If President Bass has decided he wants to run OPB, at least the radio division, which produces much of the listener generated money without the huge costs of the TV division, which costs far more than it brings in, then in my mind OPB has become in every way a commercial station, and can run adverts to support itself and no longer needs my support.

If you want to act like a commercial station, then turn into one, and don't expect me to ever send another penny to OPB to be wasted on the TV division which I don't watch, and so you can run a commercial station which can be funded like any other commercial one: with advertisers.

I have watched OPB change over the years, and I can't say there's been much improvement aside from finally offering OPB on the Internet as a stream, but otherwise it has been nothing but constant moves backwards: canceling Schickely (sp?) Mix, then Performance Today, and now Mr. Cantor, while Music Director David Christianson's rather lame and predictable weeknight show continues.

Your priorities and objectives are completely out of line both with the point and purpose of PUBLIC broadcasting as well as you listenership, and I hope you will find many others like myself who are sick of the cancellation of the shows we've enjoyed and made us regular listeners, to the point where you cannot operate without taking on more and more advertisers to where you eventually give up pretending to be a "public broadcasting" station any more.

Fortunately, due to the Internet, I can tune into the shows I do want to hear, and I will send my money to stations elsewhere in the country to support the programming I am interested in, but the cancellation of Mr. Cantor's show is irreplacable and as such, I no longer wish to have any association whatsoever with OPB.

There are also other local alternatives, such as the classical music station KBPS, the jazz station, KMHD, and of course, a true PUBLIC RADIO station, KBOO, and they will get my listenership and funding from hereon out.

Please cancel my membership immediately and remove me from all mailing lists, and do not ever contact me again. I am no longer an OPB listener and I intend to leave my OPB canvas bags at Goodwill and have already removed the sticker from my car. Good luck with your continued progress in grinding the OPB radio station into the ground and turning it into an AM-style "talk radio" blah blah blah station. You're doing that very well. Congrats.

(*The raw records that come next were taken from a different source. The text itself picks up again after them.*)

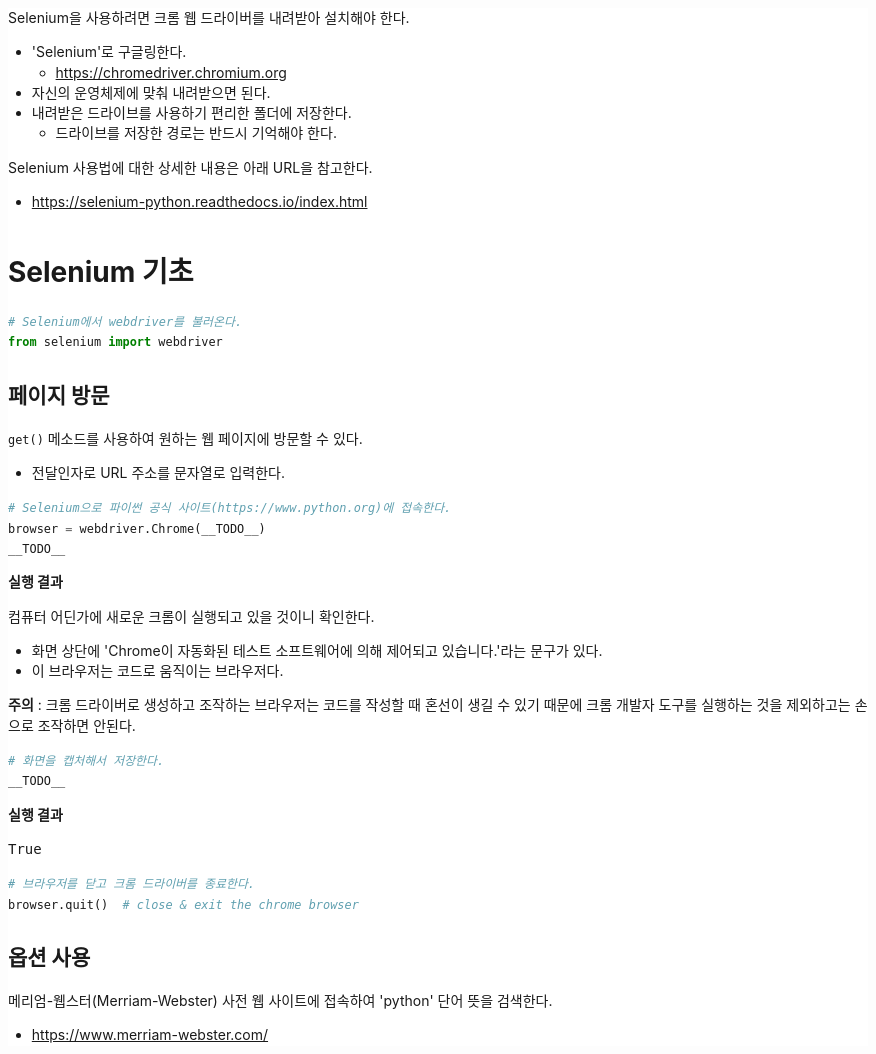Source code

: Selenium을 사용하려면 크롬 웹 드라이버를 내려받아 설치해야 한다.
- 'Selenium'로 구글링한다.
    + https://chromedriver.chromium.org
- 자신의 운영체제에 맞춰 내려받으면 된다.
- 내려받은 드라이브를 사용하기 편리한 폴더에 저장한다.
    + 드라이브를 저장한 경로는 반드시 기억해야 한다.

Selenium 사용법에 대한 상세한 내용은 아래 URL을 참고한다.
- https://selenium-python.readthedocs.io/index.html
    

# Selenium 기초


```python
# Selenium에서 webdriver를 불러온다.
from selenium import webdriver
```

## 페이지 방문

`get()` 메소드를 사용하여 원하는 웹 페이지에 방문할 수 있다.
- 전달인자로 URL 주소를 문자열로 입력한다.


```python
# Selenium으로 파이썬 공식 사이트(https://www.python.org)에 접속한다.
browser = webdriver.Chrome(__TODO__)
__TODO__
```

**실행 결과**


컴퓨터 어딘가에 새로운 크롬이 실행되고 있을 것이니 확인한다.
- 화면 상단에 'Chrome이 자동화된 테스트 소프트웨어에 의해 제어되고 있습니다.'라는 문구가 있다.
- 이 브라우저는 코드로 움직이는 브라우저다.

**주의** : 크롬 드라이버로 생성하고 조작하는 브라우저는 코드를 작성할 때 혼선이 생길 수 있기 때문에 크롬 개발자 도구를 실행하는 것을 제외하고는 손으로 조작하면 안된다.


```python
# 화면을 캡처해서 저장한다.
__TODO__
```

**실행 결과**
<pre>True</pre>


```python
# 브라우저를 닫고 크롬 드라이버를 종료한다.
browser.quit()  # close & exit the chrome browser
```

## 옵션 사용

메리엄-웹스터(Merriam-Webster) 사전 웹 사이트에 접속하여 'python' 단어 뜻을 검색한다.
- https://www.merriam-webster.com/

We doubt OPB will listen or care or make even the slightest change based on this, but we've spoken our piece/peace and will simply no longer listen to their station, which seems to spend as much time running "Fund Drives" as not these days. Too stupid to realize they're getting less listener support because their programming choices are bad, and wasting money trying to run the station as if it was a commercial one is even worse. We can't decide where our tax dollars go, but we can sure decide where we donate our money and time. Fuck you OPB. We hope you go bankrupt running your money-losing TV station.